• _Text segment_
Media playback is unsupported on your device

The Queen has said the UK "will succeed" in its fight against the coronavirus pandemic, in a rallying message to the nation.

In a rare speech, the monarch thanked people for following government rules to stay at home and praised those "coming together to help others".

She also thanked key workers, saying "every hour" of work "brings us closer to a return to more normal times".

It comes as the number of people to die with the virus in the UK reached 4,934.

'We will meet again'

Speaking from Windsor Castle, the Queen said: "While we have faced challenges before, this one is different."

"This time we join with all nations across the globe in a common endeavour, using the great advances of science and our instinctive compassion to heal. We will succeed - and that success will belong to every one of us.

"We should take comfort that while we may have more still to endure, better days will return: we will be with our friends again; we will be with our families again; we will meet again."

The Queen, 93, also said the "painful sense of separation from their loved ones" that social distancing was causing for people reminded her of the experience child evacuees had during the Second World War.

"Now, as then, we know, deep down, that it is the right thing to do," she said.

An hour after the Queen's broadcast, Downing Street announced that Prime Minister Boris Johnson had been taken to hospital following his coronavirus diagnosis.

Mr Johnson has been self-isolating since he tested positive for the virus on 27 March.

In her address, the Queen said everyone who was following guidance to stay at home was "helping to protect the vulnerable and sparing many families the pain already felt by those who have lost loved ones".

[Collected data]
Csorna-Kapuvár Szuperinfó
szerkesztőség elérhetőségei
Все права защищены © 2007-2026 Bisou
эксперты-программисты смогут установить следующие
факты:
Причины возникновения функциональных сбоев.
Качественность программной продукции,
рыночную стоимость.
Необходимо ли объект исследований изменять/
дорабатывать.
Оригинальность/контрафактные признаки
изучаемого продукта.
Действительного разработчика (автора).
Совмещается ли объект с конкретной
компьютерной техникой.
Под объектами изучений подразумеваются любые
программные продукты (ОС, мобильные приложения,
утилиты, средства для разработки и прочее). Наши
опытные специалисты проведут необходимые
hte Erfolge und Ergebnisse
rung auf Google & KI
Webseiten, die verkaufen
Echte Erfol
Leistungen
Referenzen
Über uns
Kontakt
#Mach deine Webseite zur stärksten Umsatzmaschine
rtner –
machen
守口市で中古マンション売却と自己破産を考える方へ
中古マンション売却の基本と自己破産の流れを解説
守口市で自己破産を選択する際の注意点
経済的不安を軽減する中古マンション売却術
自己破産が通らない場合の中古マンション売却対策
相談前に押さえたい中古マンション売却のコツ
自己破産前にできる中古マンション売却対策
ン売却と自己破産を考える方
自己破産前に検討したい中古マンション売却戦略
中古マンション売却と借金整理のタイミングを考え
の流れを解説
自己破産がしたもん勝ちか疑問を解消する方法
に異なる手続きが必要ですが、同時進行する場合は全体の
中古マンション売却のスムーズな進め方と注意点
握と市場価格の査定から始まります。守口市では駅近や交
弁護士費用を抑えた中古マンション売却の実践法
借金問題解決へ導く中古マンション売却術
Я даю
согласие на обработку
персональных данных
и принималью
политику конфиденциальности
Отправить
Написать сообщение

• _Exercises_
• 1. In the article on the Queen's speech, the sentence starting "We should take comfort" lists what will come again or return. Write down each of those things.
• 2. Return word for word the part of the article on the Queen's speech starting at "Media playback is" and ending at "to the nation.".

• _Results of the tasks_
• 1.
- better days will return
- we will be with our friends again
- we will be with our families again
- we will meet again

• 2.
Media playback is unsupported on your device

The Queen has said the UK "will succeed" in its fight against the coronavirus pandemic, in a rallying message to the nation.